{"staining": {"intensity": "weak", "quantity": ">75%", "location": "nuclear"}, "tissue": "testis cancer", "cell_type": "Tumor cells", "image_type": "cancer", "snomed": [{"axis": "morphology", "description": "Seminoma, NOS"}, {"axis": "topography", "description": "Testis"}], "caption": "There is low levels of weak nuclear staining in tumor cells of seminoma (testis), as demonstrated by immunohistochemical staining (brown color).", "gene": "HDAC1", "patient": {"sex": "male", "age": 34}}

---

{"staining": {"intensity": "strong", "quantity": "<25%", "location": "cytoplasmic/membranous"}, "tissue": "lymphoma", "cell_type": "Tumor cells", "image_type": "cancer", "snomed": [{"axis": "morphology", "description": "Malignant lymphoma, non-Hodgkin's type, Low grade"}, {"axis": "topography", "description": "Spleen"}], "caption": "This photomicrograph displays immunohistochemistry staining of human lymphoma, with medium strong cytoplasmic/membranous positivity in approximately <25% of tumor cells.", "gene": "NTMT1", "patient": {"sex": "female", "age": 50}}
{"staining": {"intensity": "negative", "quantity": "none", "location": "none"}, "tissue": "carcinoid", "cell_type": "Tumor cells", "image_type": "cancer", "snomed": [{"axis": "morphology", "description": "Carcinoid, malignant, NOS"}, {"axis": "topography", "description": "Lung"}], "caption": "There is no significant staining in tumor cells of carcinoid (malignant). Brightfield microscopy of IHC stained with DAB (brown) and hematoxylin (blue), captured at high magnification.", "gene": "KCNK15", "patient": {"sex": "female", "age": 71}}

==

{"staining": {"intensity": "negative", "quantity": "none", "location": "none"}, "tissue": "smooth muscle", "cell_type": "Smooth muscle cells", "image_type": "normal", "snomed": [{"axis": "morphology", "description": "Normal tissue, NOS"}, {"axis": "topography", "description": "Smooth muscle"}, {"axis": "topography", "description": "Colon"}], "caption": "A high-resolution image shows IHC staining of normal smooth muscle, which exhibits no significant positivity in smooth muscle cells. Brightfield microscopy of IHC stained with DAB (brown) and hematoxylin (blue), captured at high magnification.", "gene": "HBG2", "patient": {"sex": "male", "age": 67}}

§ THE TASK
List every line above containing the word "cancer".

§ RESULT OF THE EXERCISE
{"staining": {"intensity": "weak", "quantity": ">75%", "location": "nuclear"}, "tissue": "testis cancer", "cell_type": "Tumor cells", "image_type": "cancer", "snomed": [{"axis": "morphology", "description": "Seminoma, NOS"}, {"axis": "topography", "description": "Testis"}], "caption": "There is low levels of weak nuclear staining in tumor cells of seminoma (testis), as demonstrated by immunohistochemical staining (brown color).", "gene": "HDAC1", "patient": {"sex": "male", "age": 34}}
{"staining": {"intensity": "strong", "quantity": "<25%", "location": "cytoplasmic/membranous"}, "tissue": "lymphoma", "cell_type": "Tumor cells", "image_type": "cancer", "snomed": [{"axis": "morphology", "description": "Malignant lymphoma, non-Hodgkin's type, Low grade"}, {"axis": "topography", "description": "Spleen"}], "caption": "This photomicrograph displays immunohistochemistry staining of human lymphoma, with medium strong cytoplasmic/membranous positivity in approximately <25% of tumor cells.", "gene": "NTMT1", "patient": {"sex": "female", "age": 50}}
{"staining": {"intensity": "negative", "quantity": "none", "location": "none"}, "tissue": "carcinoid", "cell_type": "Tumor cells", "image_type": "cancer", "snomed": [{"axis": "morphology", "description": "Carcinoid, malignant, NOS"}, {"axis": "topography", "description": "Lung"}], "caption": "There is no significant staining in tumor cells of carcinoid (malignant). Brightfield microscopy of IHC stained with DAB (brown) and hematoxylin (blue), captured at high magnification.", "gene": "KCNK15", "patient": {"sex": "female", "age": 71}}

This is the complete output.